Title III of the Americans with Disabilities Act (ADA) requires that businesses which offer goods and services to the public (i.e. “public accommodations”) take steps to ensure that their facilities are accessible to individuals with disabilities.  In addition to the ADA’s general accessibility mandate, its governing regulations provide detailed requirements for businesses that range from the minimum number of accessible parking spaces to the height of mirrors and toilets in restrooms.  The failure to comply with these guidelines can lead to lawsuits in federal court.  If you follow my blog, you know that these lawsuits are on the rise across the country.  These lawsuits not only raise liability issues that are different from ADA employment claims, but also distinct considerations concerning insurance coverage.  When analyzing a new ADA Title III case, it is important to consider the following:

1.  What type of claim is this?

ADA public accommodations claims can create confusion when trying to pigeon hole them with respect to insurance coverage.  At first glance, they often appear to be similar to building code violations, or other facilities claims.  Rather, these public accommodations lawsuits are civil rights claims in the same respect as employment-based lawsuits under the ADA.

2.  Is there insurance for this claim?

Of course, any question of whether insurance coverage exists for a particular claim must be examined on a policy-by-policy basis.  Generally, however, many business insurance policies do provide coverage for claims brought under Title III of the ADA which allege a failure to provide an accessible facility.  

3.  Are there issues of indemnification or secondary insurance coverage?

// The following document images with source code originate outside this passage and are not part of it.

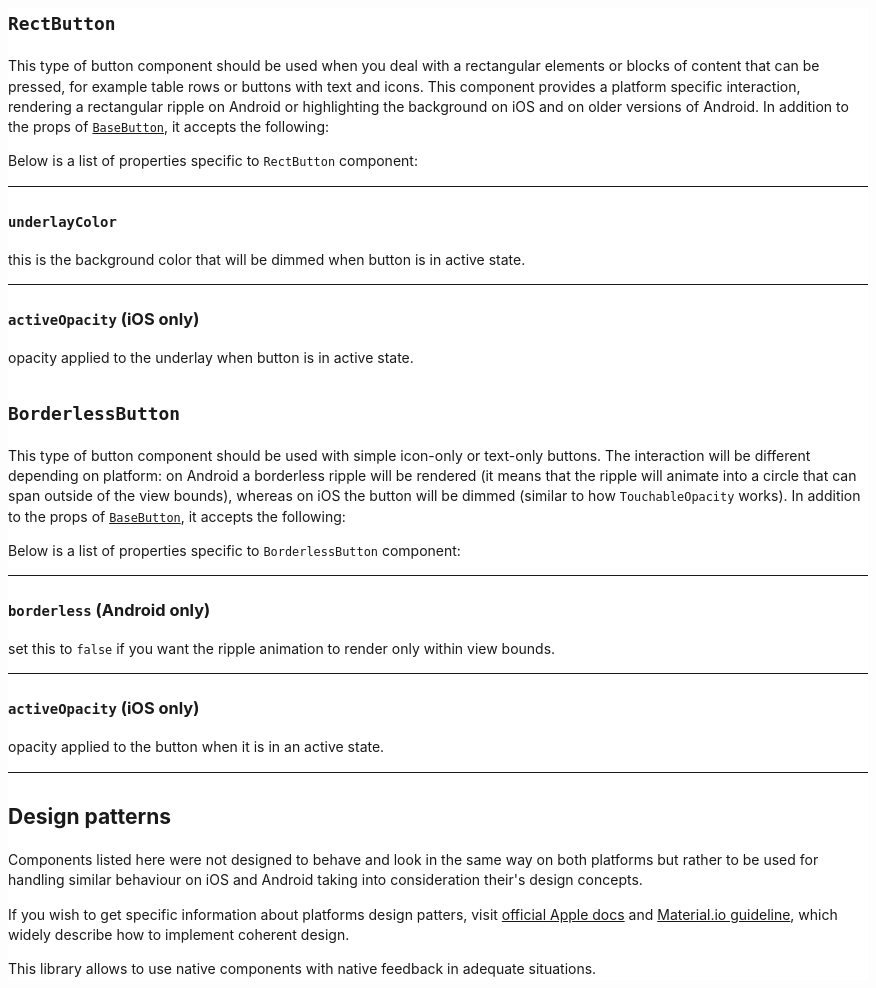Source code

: ## `RectButton`

This type of button component should be used when you deal with a rectangular elements or blocks of content that can be pressed, for example table rows or buttons with text and icons. This component provides a platform specific interaction, rendering a rectangular ripple on Android or highlighting the background on iOS and on older versions of Android. In addition to the props of [`BaseButton`](#basebutton-component), it accepts the following:

Below is a list of properties specific to `RectButton` component:

---
### `underlayColor`
this is the background color that will be dimmed when button is in active state.

---
### `activeOpacity` (**iOS only**)
opacity applied to the underlay when button is in active state.

## `BorderlessButton`

This type of button component should be used with simple icon-only or text-only buttons. The interaction will be different depending on platform: on Android a borderless ripple will be rendered (it means that the ripple will animate into a circle that can span outside of the view bounds), whereas on iOS the button will be dimmed (similar to how `TouchableOpacity` works). In addition to the props of [`BaseButton`](#basebutton-component), it accepts the following:

Below is a list of properties specific to `BorderlessButton` component:

---
### `borderless` (**Android only**)
set this to `false` if you want the ripple animation to render only within view bounds.

---
### `activeOpacity` (**iOS only**)
opacity applied to the button when it is in an active state.

---

## Design patterns
Components listed here were not designed to behave and look in the same way on both platforms but rather to be used for handling similar behaviour on iOS and Android taking into consideration their's design concepts.

If you wish to get specific information about platforms design patters, visit [official Apple docs](https://developer.apple.com/design/human-interface-guidelines/ios/controls) and [Material.io guideline](https://material.io/design/components/buttons.html#text-button), which widely describe how to implement coherent design.

This library allows to use native components with native feedback in adequate situations.
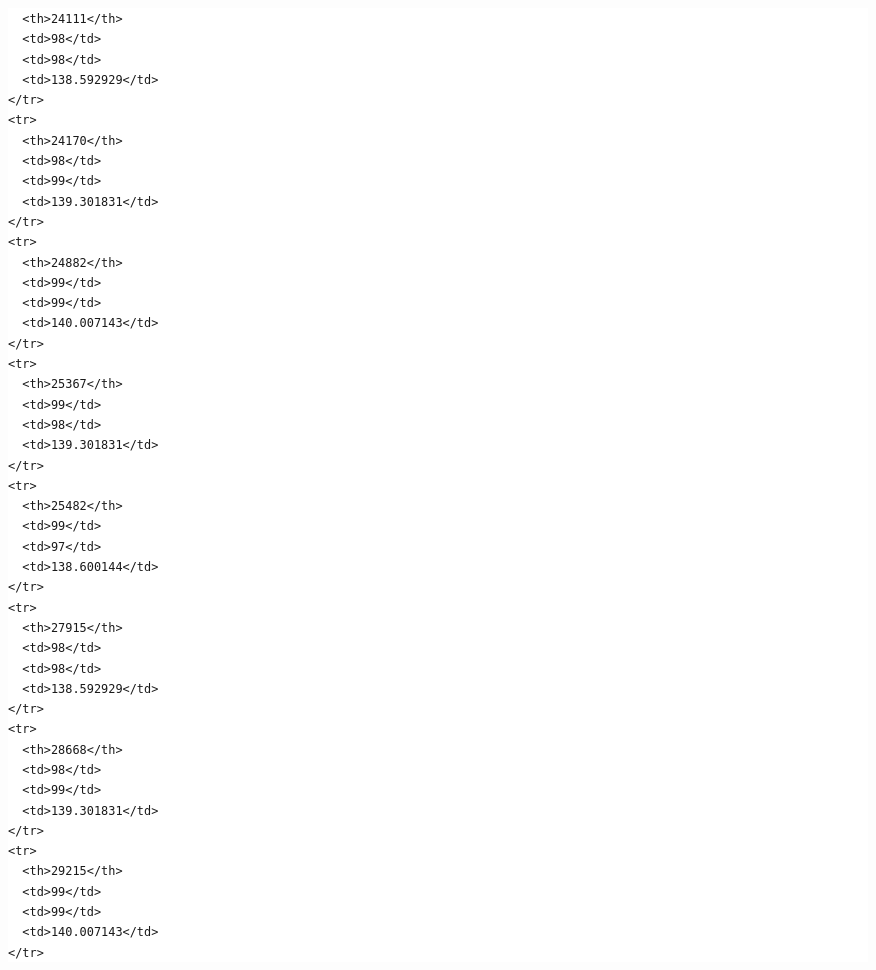       <th>24111</th>
      <td>98</td>
      <td>98</td>
      <td>138.592929</td>
    </tr>
    <tr>
      <th>24170</th>
      <td>98</td>
      <td>99</td>
      <td>139.301831</td>
    </tr>
    <tr>
      <th>24882</th>
      <td>99</td>
      <td>99</td>
      <td>140.007143</td>
    </tr>
    <tr>
      <th>25367</th>
      <td>99</td>
      <td>98</td>
      <td>139.301831</td>
    </tr>
    <tr>
      <th>25482</th>
      <td>99</td>
      <td>97</td>
      <td>138.600144</td>
    </tr>
    <tr>
      <th>27915</th>
      <td>98</td>
      <td>98</td>
      <td>138.592929</td>
    </tr>
    <tr>
      <th>28668</th>
      <td>98</td>
      <td>99</td>
      <td>139.301831</td>
    </tr>
    <tr>
      <th>29215</th>
      <td>99</td>
      <td>99</td>
      <td>140.007143</td>
    </tr>
  </tbody>
</table>
</div>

Many ADA public accommodations cases involve situations where a plaintiff sues multiple parties for the same alleged violation(s).  For example, a plaintiff may sue both a shopping center and one or more businesses operating within the shopping center.  Another common situation is where a plaintiff brings a lawsuit against a franchisee and its franchisor.  In such cases, it is important to determine at the very early stages of the litigation how insurance coverage will apply.  In some cases there may be indemnification language in a lease, tenant agreement, or franchise agreement.  In other cases, coverage may extend from one defendant to another as an additional insured.  These decisions can have an impact on both litigation strategy for multi-defendant cases and settlement issues.

4.  How does case strategy differ from ADA employment claims?

Although both employment and public accommodations claims under the ADA are federal civil rights claims, the strategy for how to defend each can be different.  Unlike employment claims, an ADA Title III plaintiff is not entitled to recover damages.  Under ADA Title III, a plaintiff can obtain injunctive relief and recover attorney’s fees (unquestionably a primary reason why these claims are so popular with the plaintiff’s bar).  To survive a motion to dismiss a plaintiff must plead facts sufficient to show a likelihood of future harm.  This requires a showing that he or she is likely to visit the business again in the future.  Many courts will dismiss cases where a plaintiff lives many miles from the business and appears to be nothing more than an ADA “tester” visiting businesses to file lawsuits.

5.  What about settlement?

Unlike employment discrimination suits, the key facts in public accommodations claims are generally known, or knowable, to the defendant and its insurers very early in the litigation process.  A business can quickly determine whether the alleged issues with the facility exist and, if so, the cost and expense associated with making changes.  In some cases the cost of making modifications is expensive enough to warrant making an aggressive defense, including obtaining experts and proceeding with discovery.  In other circumstances, a case might involve clear, but minor, ADA violation that is easy to correct.  In the latter circumstance, it may be prudent to explore early settlement before legal costs rise.  Finally, in multi-defendant cases, a joint defense agreement is often a good idea.  This allows for internal discussions concerning settlement and can help prevent a plaintiff from playing the defendants off each other to increase the settlement amount.

Public accommodations claims brought under Title III of the ADA have their own unique characteristics with respect to both insurance issues and claim defense.  It is, therefore, important that insurers and businesses properly evaluate and devise an effective strategy at the early stages of the litigation process.